Perhaps the fact I spent most of the 90's watching Peter Pan and this, explains the lack of reference points for their music. I guess they remind me of the Foo Fighters in some ways, a comparison which I was reluctant to offer but one Doug seemed to embrace. I suppose he remembers the days when Dave Grohl was something of an upstart, as opposed to a slightly grittier, American Powderfinger type. Anyway, their demo from last year features the damn catchy, horny middle age pop of 'Get My Hands On You' and some utterly cathartic crunch and screams in 'Why Bother'.

Saturday, January 1, 2011

Tiger Choir



Out with the old and in with the new! The year's barely begun and already the list of sure-to-be formidable 2011 releases is looking rather paunchy around the waist.
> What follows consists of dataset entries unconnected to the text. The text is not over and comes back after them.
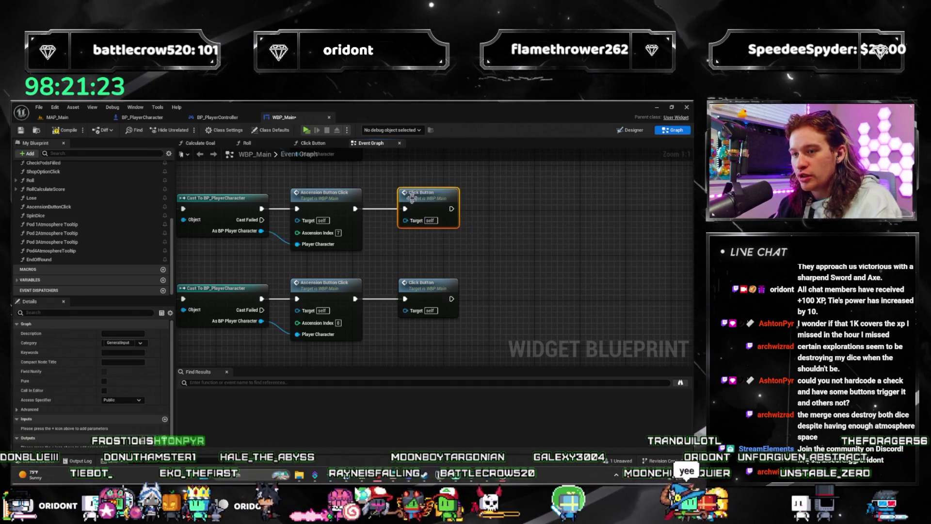
# Step: Wire Click Button calls after the Ascension Button Click exec outputs of the next rows
pyautogui.click(407, 256)
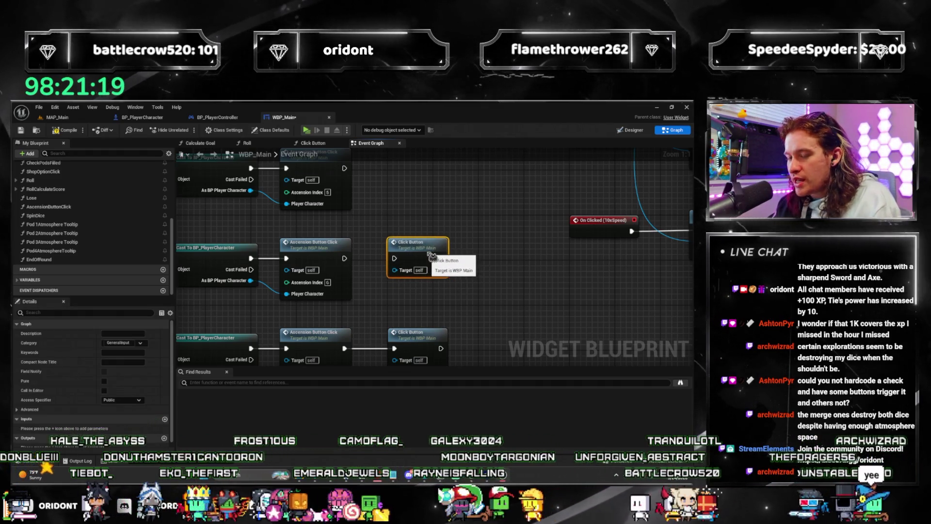
pyautogui.moveTo(400, 264); pyautogui.dragTo(345, 258)
pyautogui.moveTo(406, 245); pyautogui.dragTo(400, 239)
pyautogui.click(429, 274)
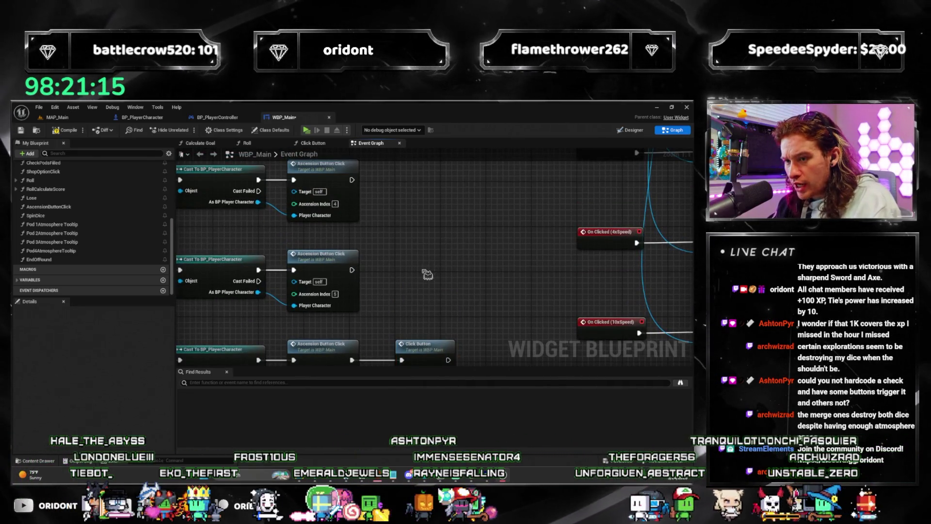
pyautogui.press('ctrl+v')
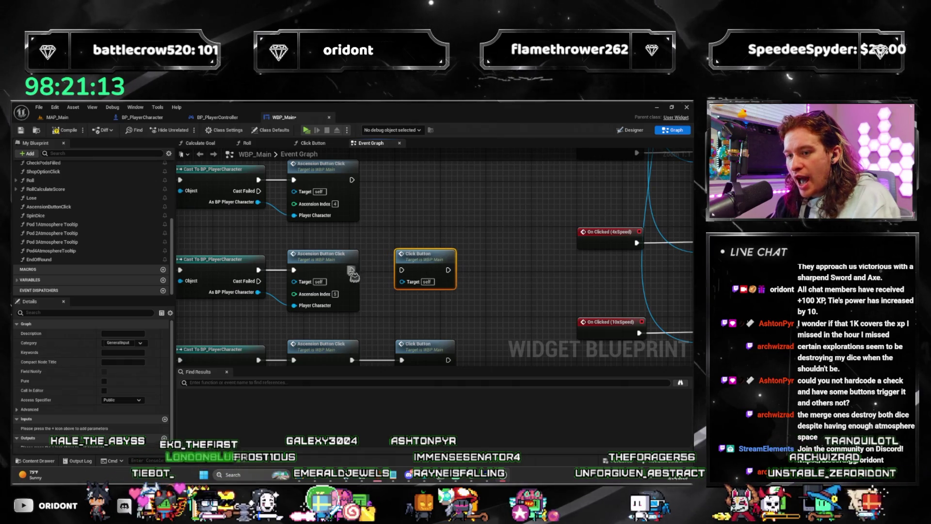
pyautogui.click(396, 256)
In my inbox today arrived some cuts from Tiger Choir's upcoming debut album, including singe Vultures and a slightly reimagined version of pulsating, synth driven 'Dancer', which surfaced last year on their self-titled EP. The Hobart trio turned many a head earlier in the year with a pair of Adelaide shows and a debut release that made waves well beyond the Apple Isle. From what I can extrapolate the album seems to retain many of the bands Animal Collective influenced quirks with a broader, more expansive scope (and really nice sounding drums). That's all the more impressive given it was recorded in a Hobart shack by the band themselves, who are proving to be a pretty damn talented bunch of guys.

They're playing Adelaide shows this weekend, and short of seeing Thee Oh Sees and/or my band there's really no excuse to miss them.